SuddenlyOld · 01/11/2023 15:05

I find houses with converted lofts are much noisier than those without. Whether it's just your house, just the neighbour, or both of you.

I lived in a house with was a terrace of 4 old ex council houses. No noise from one side but the other side was terrible. I could hear everything and I could even smell their cooking.

Our loft was converted but I don't know if theirs was. I was convinced the lofts were once one big shared space with joists running the length of the houses and just a thin partition added between the house roof spaces. It was so awful I didn't stay to find out and sold up after a year.

ClematisBlue49 · 01/11/2023 15:26

Same here.

Victorian terrace, one side much noisier than the other, plus it seems to travel all through the house.

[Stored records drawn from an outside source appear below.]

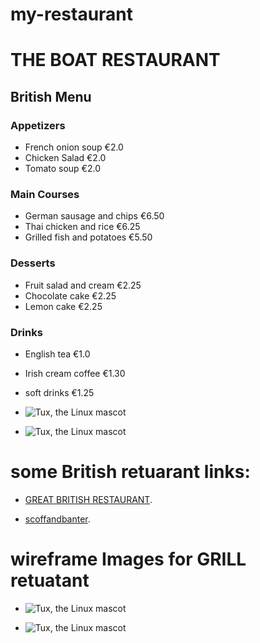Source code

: # my-restaurant

# THE BOAT RESTAURANT 

## British Menu

### Appetizers
- French onion soup   €2.0
- Chicken Salad       €2.0
- Tomato soup         €2.0

### Main Courses
- German sausage and chips     €6.50
- Thai chicken and rice        €6.25
- Grilled fish and potatoes    €5.50

### Desserts
- Fruit salad and cream  €2.25
- Chocolate cake         €2.25
- Lemon cake             €2.25

### Drinks
- English tea            €1.0             
- Irish cream coffee     €1.30 
- soft drinks            €1.25

- ![Tux, the Linux mascot](https://media.istockphoto.com/id/656630396/photo/fish-and-chips-fried-cod-french-fries.jpg?s=612x612&w=0&k=20&c=SqDtN0y6kP_FwvO6WHIPt9dFeMJNicxkPsw-Rj-yTHA=)

- ![Tux, the Linux mascot](https://media.istockphoto.com/id/1270926130/photo/plated-chicken-roast-dinner-on-white-plate-with-carrot-and-morel-mushroom.jpg?s=612x612&w=0&k=20&c=W3_rbXE511zBJHQKrPy8gOSZW4CmOzyB-7LnyOkints=)



# some British retuarant links:
-  [GREAT BRITISH RESTAURANT](https://www.gbrrestaurantslondon.com/).

- [scoffandbanter](https://www.scoffandbanter.com/opening-hours/bloomsbury).


# wireframe Images for GRILL retuatant

- ![Tux, the Linux mascot](https://1drv.ms/i/s!AmH4_NwFnUTtkjXIxmHkUVj9keux?e=g21g8h)

- ![Tux, the Linux mascot](https://1drv.ms/i/s!AmH4_NwFnUTtkjaktzCo1qwg2Rl3?e=c8UQOc)

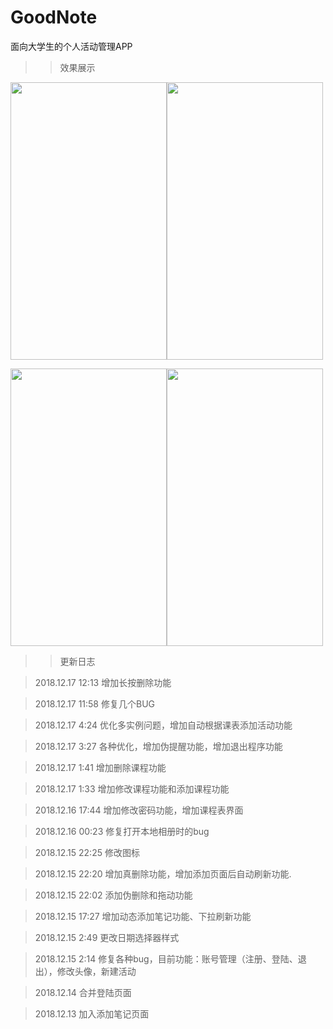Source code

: # GoodNote
面向大学生的个人活动管理APP
>> 效果展示

<img width="250" height="444" src="https://github.com/learningNicolas/MarkdownImageRepertory/blob/master/image/goodnote-1.jpg"/><img width="250" height="444" src="https://github.com/learningNicolas/MarkdownImageRepertory/blob/master/image/goodnote-2.jpg"/>

<img width="250" height="444" src="https://github.com/learningNicolas/MarkdownImageRepertory/blob/master/image/goodnote-3.jpg"/><img width="250" height="444" src="https://github.com/learningNicolas/MarkdownImageRepertory/blob/master/image/goodnote-4.jpg"/>

>> 更新日志

> 2018.12.17 12:13 增加长按删除功能

> 2018.12.17 11:58 修复几个BUG

> 2018.12.17 4:24  优化多实例问题，增加自动根据课表添加活动功能

> 2018.12.17 3:27  各种优化，增加伪提醒功能，增加退出程序功能

> 2018.12.17 1:41  增加删除课程功能

> 2018.12.17 1:33  增加修改课程功能和添加课程功能

> 2018.12.16 17:44 增加修改密码功能，增加课程表界面

> 2018.12.16 00:23 修复打开本地相册时的bug

> 2018.12.15 22:25 修改图标

> 2018.12.15 22:20 增加真删除功能，增加添加页面后自动刷新功能.

> 2018.12.15 22:02 添加伪删除和拖动功能

> 2018.12.15 17:27 增加动态添加笔记功能、下拉刷新功能

> 2018.12.15 2:49 更改日期选择器样式

> 2018.12.15 2:14 修复各种bug，目前功能：账号管理（注册、登陆、退出），修改头像，新建活动

> 2018.12.14 合并登陆页面

> 2018.12.13 加入添加笔记页面
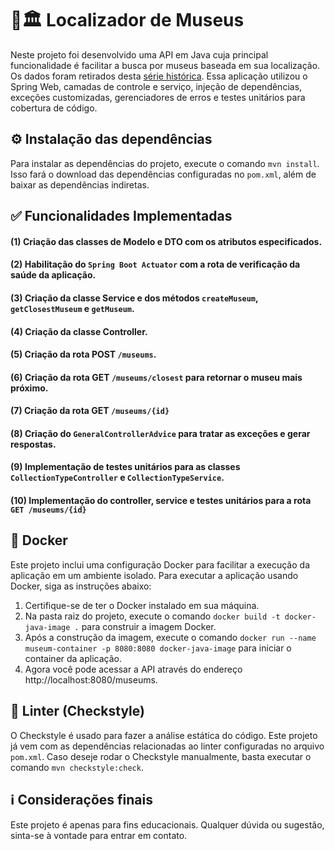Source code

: # 📍🏛️ Localizador de Museus
Neste projeto foi desenvolvido uma API em Java cuja principal funcionalidade é facilitar a busca por museus baseada em sua localização. Os dados foram retirados desta [série histórica](http://dados.cultura.gov.br/dataset/series-historicas-cadastro-nacional-de-museus). Essa aplicação utilizou o Spring Web, camadas de controle e serviço, injeção de dependências, exceções customizadas, gerenciadores de erros e testes unitários para cobertura de código.

## ⚙️ Instalação das dependências
Para instalar as dependências do projeto, execute o comando `mvn install`. Isso fará o download das dependências configuradas no `pom.xml`, além de baixar as dependências indiretas.

## :white_check_mark: Funcionalidades Implementadas
#### (1) Criação das classes de Modelo e DTO com os atributos especificados.
#### (2) Habilitação do `Spring Boot Actuator` com a rota de verificação da saúde da aplicação.
#### (3) Criação da classe Service e dos métodos `createMuseum`, `getClosestMuseum` e `getMuseum`.
#### (4) Criação da classe Controller.
#### (5) Criação da rota POST `/museums`.
#### (6) Criação da rota GET `/museums/closest` para retornar o museu mais próximo.
#### (7) Criação da rota GET `/museums/{id}`
#### (8) Criação do `GeneralControllerAdvice` para tratar as exceções e gerar respostas.
#### (9) Implementação de testes unitários para as classes `CollectionTypeController` e `CollectionTypeService`.
#### (10) Implementação do controller, service e testes unitários para a rota `GET /museums/{id}`
 
## 🐋 Docker
Este projeto inclui uma configuração Docker para facilitar a execução da aplicação em um ambiente isolado. Para executar a aplicação usando Docker, siga as instruções abaixo:
1. Certifique-se de ter o Docker instalado em sua máquina.
2. Na pasta raiz do projeto, execute o comando `docker build -t docker-java-image .` para construir a imagem Docker.
3. Após a construção da imagem, execute o comando `docker run --name museum-container -p 8080:8080 docker-java-image` para iniciar o container da aplicação.
4. Agora você pode acessar a API através do endereço http://localhost:8080/museums.

## 🧹 Linter (Checkstyle)
O Checkstyle é usado para fazer a análise estática do código. Este projeto já vem com as dependências relacionadas ao linter configuradas no arquivo `pom.xml`. Caso deseje rodar o Checkstyle manualmente, basta executar o comando `mvn checkstyle:check`.

## :information_source: Considerações finais
Este projeto é apenas para fins educacionais. Qualquer dúvida ou sugestão, sinta-se à vontade para entrar em contato.
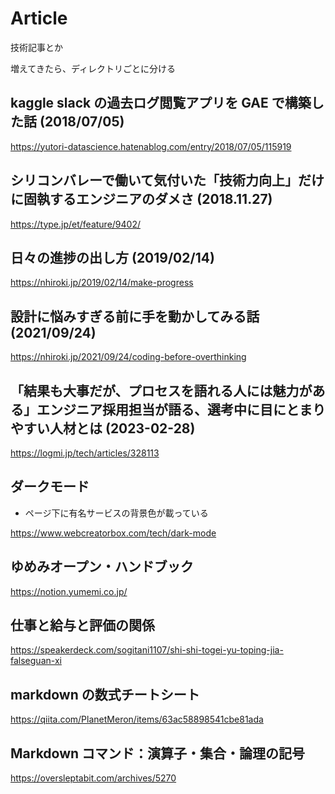 # Article

技術記事とか

増えてきたら、ディレクトリごとに分ける

## kaggle slack の過去ログ閲覧アプリを GAE で構築した話 (2018/07/05)

https://yutori-datascience.hatenablog.com/entry/2018/07/05/115919

## シリコンバレーで働いて気付いた「技術力向上」だけに固執するエンジニアのダメさ (2018.11.27)

https://type.jp/et/feature/9402/

## 日々の進捗の出し方 (2019/02/14)

https://nhiroki.jp/2019/02/14/make-progress

## 設計に悩みすぎる前に手を動かしてみる話 (2021/09/24)

https://nhiroki.jp/2021/09/24/coding-before-overthinking

## 「結果も大事だが、プロセスを語れる人には魅力がある」エンジニア採用担当が語る、選考中に目にとまりやすい人材とは (2023-02-28)

https://logmi.jp/tech/articles/328113

## ダークモード

- ページ下に有名サービスの背景色が載っている

https://www.webcreatorbox.com/tech/dark-mode

## ゆめみオープン・ハンドブック

https://notion.yumemi.co.jp/

## 仕事と給与と評価の関係

https://speakerdeck.com/sogitani1107/shi-shi-togei-yu-toping-jia-falseguan-xi

## markdown の数式チートシート

https://qiita.com/PlanetMeron/items/63ac58898541cbe81ada

## Markdown コマンド：演算子・集合・論理の記号

https://oversleptabit.com/archives/5270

Both sides have stairs on the opposite side and chimneys next to mine, and both lofts are converted, but mine isn't. It's manageable as my stairs are on the noisy side which creates a bit of a buffer, and at least the latest neighbours don't have a piano. Loud Rachmaninoff from 7am to 10pm was not my cup of tea......

MissRead · 01/11/2023 17:44

That's interesting about cooking smells, ND1 likes a smoke - not cigarettes - and that smell definitely travels through.

I think ND1's stairs are on the far side so not the wall that adjoins me and I think they have a fairly open plan layout with, as someone said, a modern feel eg laminate etc.

I dont think their loft is converted as such - mine is boarded for storage but not somewhere you could live.